▶ Problem to work on
In the records below, find the line holding "Figure 1. Bending"; copy it and every line after it to the end, omitting all images.

▶ Stored data entries
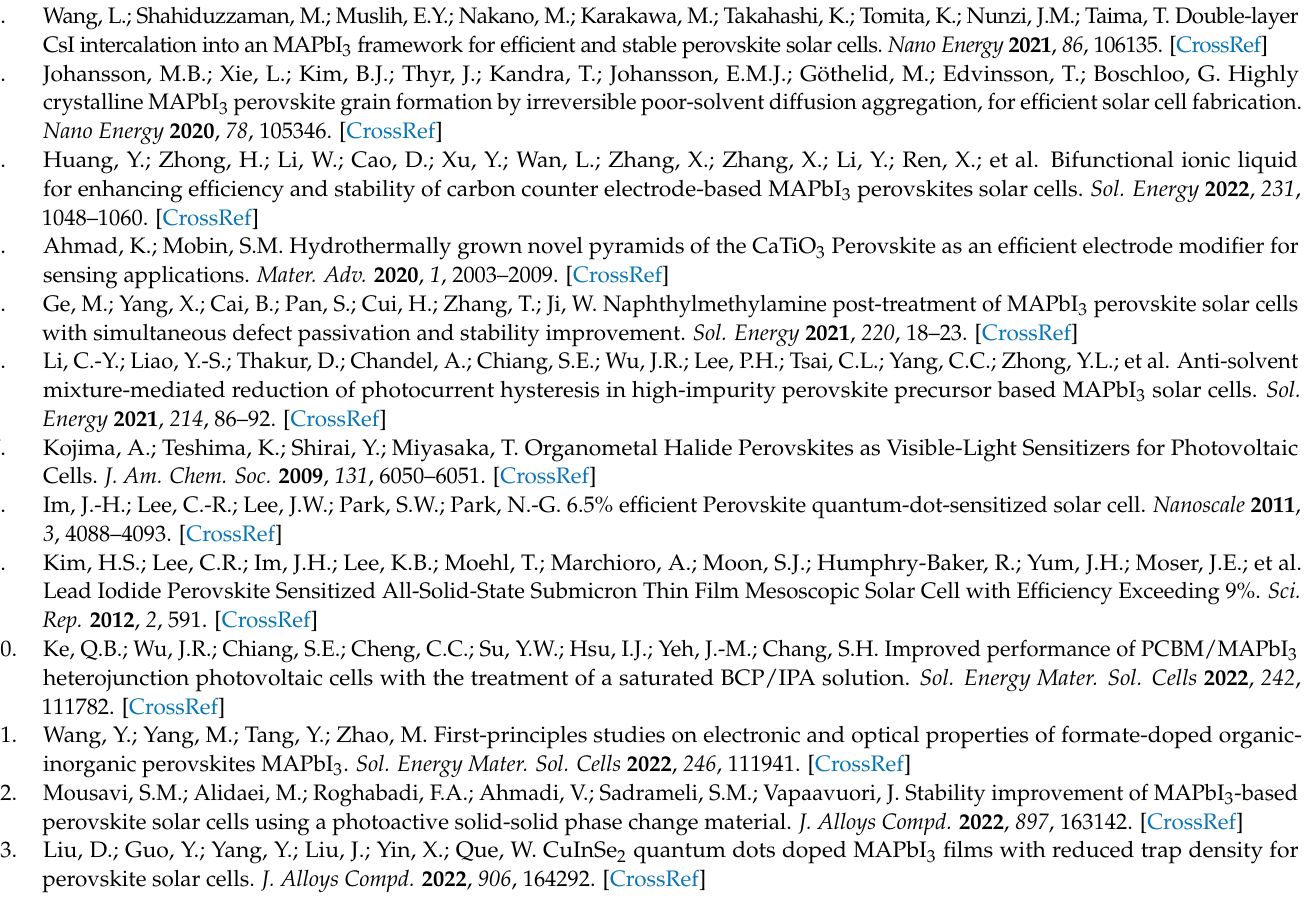
parameters, Table S5: Photovoltaic parameters, Table S6: Photovoltaic parameters, Table S6: Photovoltaic parameters, Table S7: Photovoltaic parameters, Table S8: Photovoltaic parameters, Table S9: Photovoltaic parameters, Figure S1: Flow chart, Figure S2: J-V curve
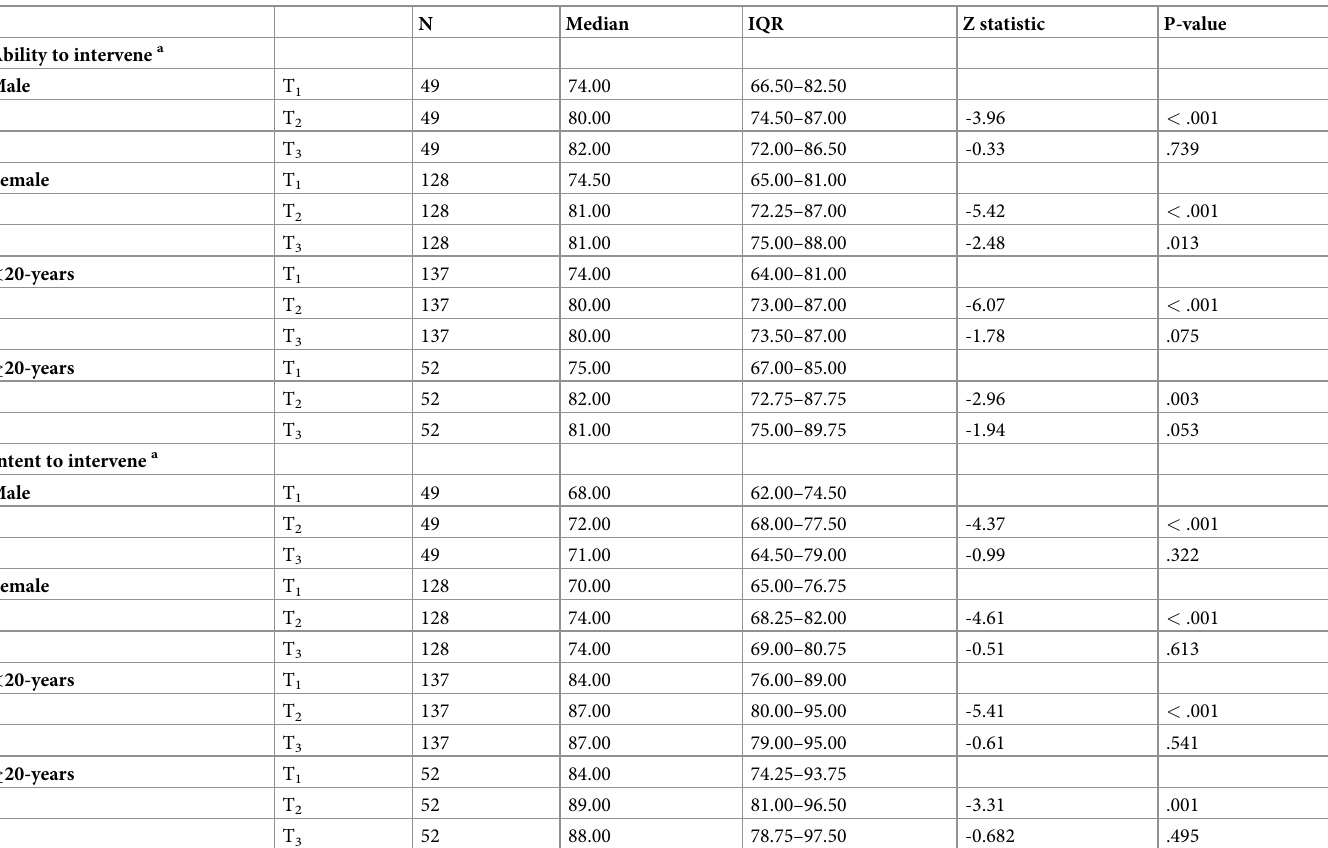
Table 5. Sub-group analyses for ability and willingness to intervene against suicide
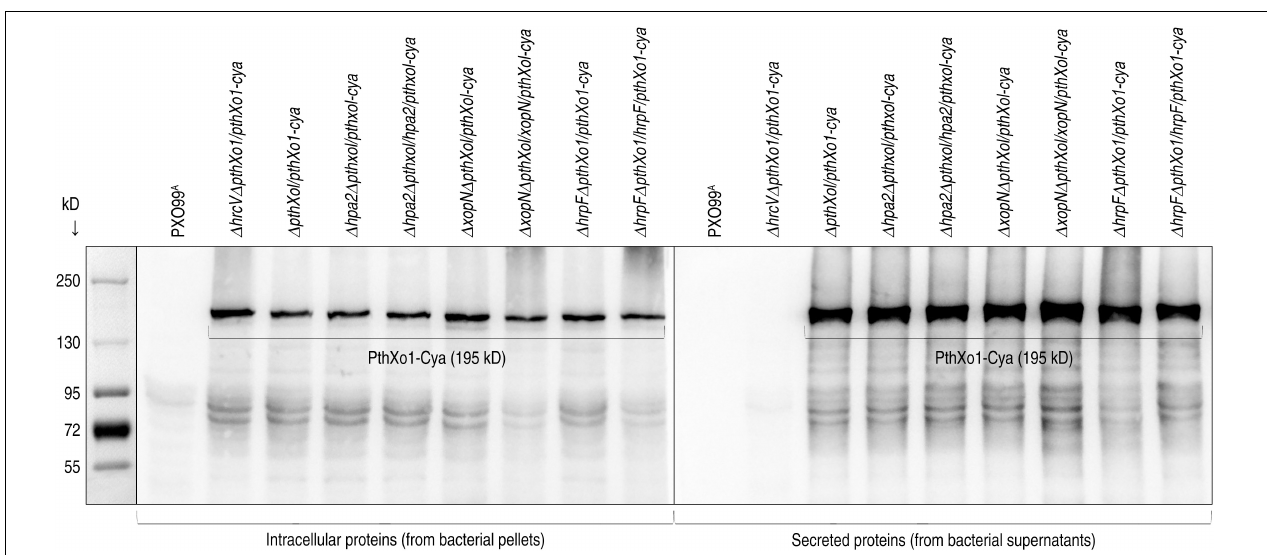
FIGURE 3 | PthXo1 secretion by PXO99 A and mutants defected in hpa1 , hpa2 , hrpF , or hrcV . The PthXo1 protein was fused to a Cya sequence and introduced in the fusion form into bacteria of the PXO99 A mutants. Bacterial cultures of PXO99 A and the mutants were used to isolate soluble proteins. Protein samples were analyzed by immunoblotting with the specific antibody against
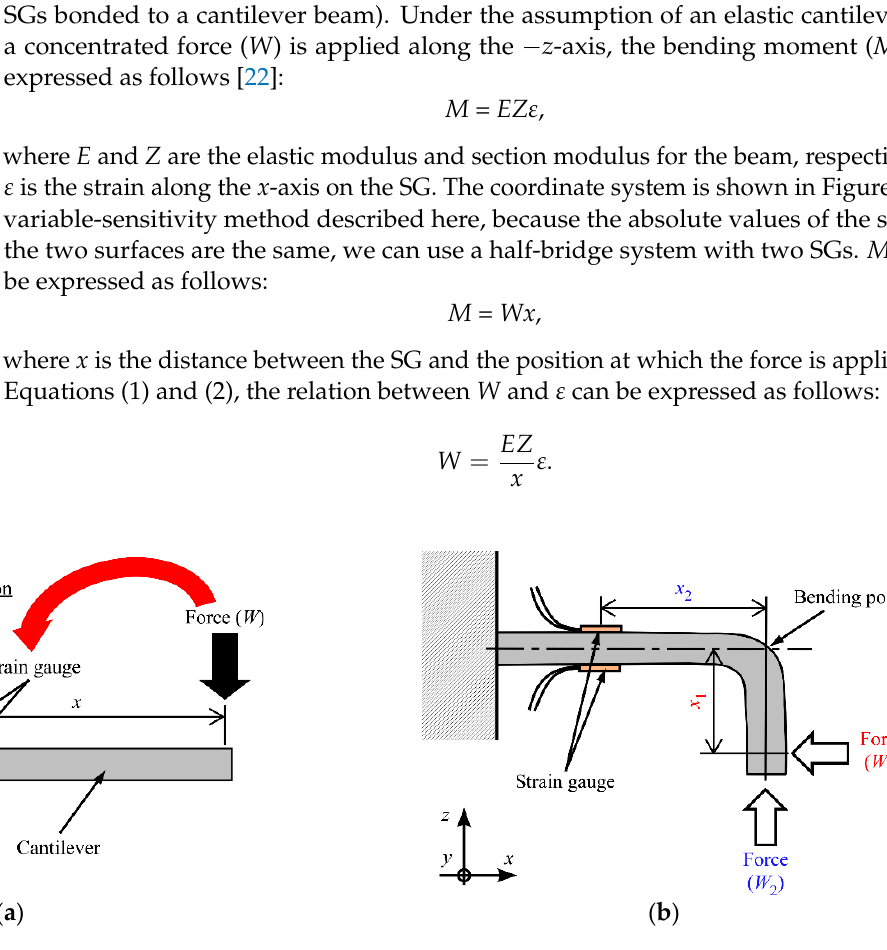
Figure 1. Bending state of beam. ( a ) Original shape. ( b ) Deformed and fixed shape.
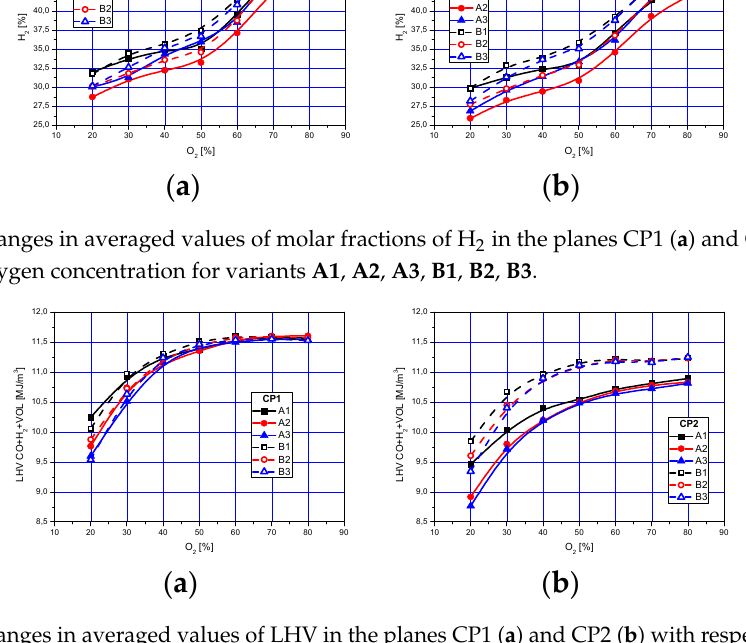
Figure 9. Changes in averaged values of LHV in the planes CP1 ( a ) and CP2 ( b ) with respect to oxygen concentration for variants A1 , A2 , A3 , B1 , B2 , B3 . Table 1. Proximate and ultimate analysis results of the fuel used for the current simulations (the values refer to a ‘dry’ state).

▶ Your response
Figure 1. Bending state of beam. ( a ) Original shape. ( b ) Deformed and fixed shape.
Figure 9. Changes in averaged values of LHV in the planes CP1 ( a ) and CP2 ( b ) with respect to oxygen concentration for variants A1 , A2 , A3 , B1 , B2 , B3 . Table 1. Proximate and ultimate analysis results of the fuel used for the current simulations (the values refer to a ‘dry’ state).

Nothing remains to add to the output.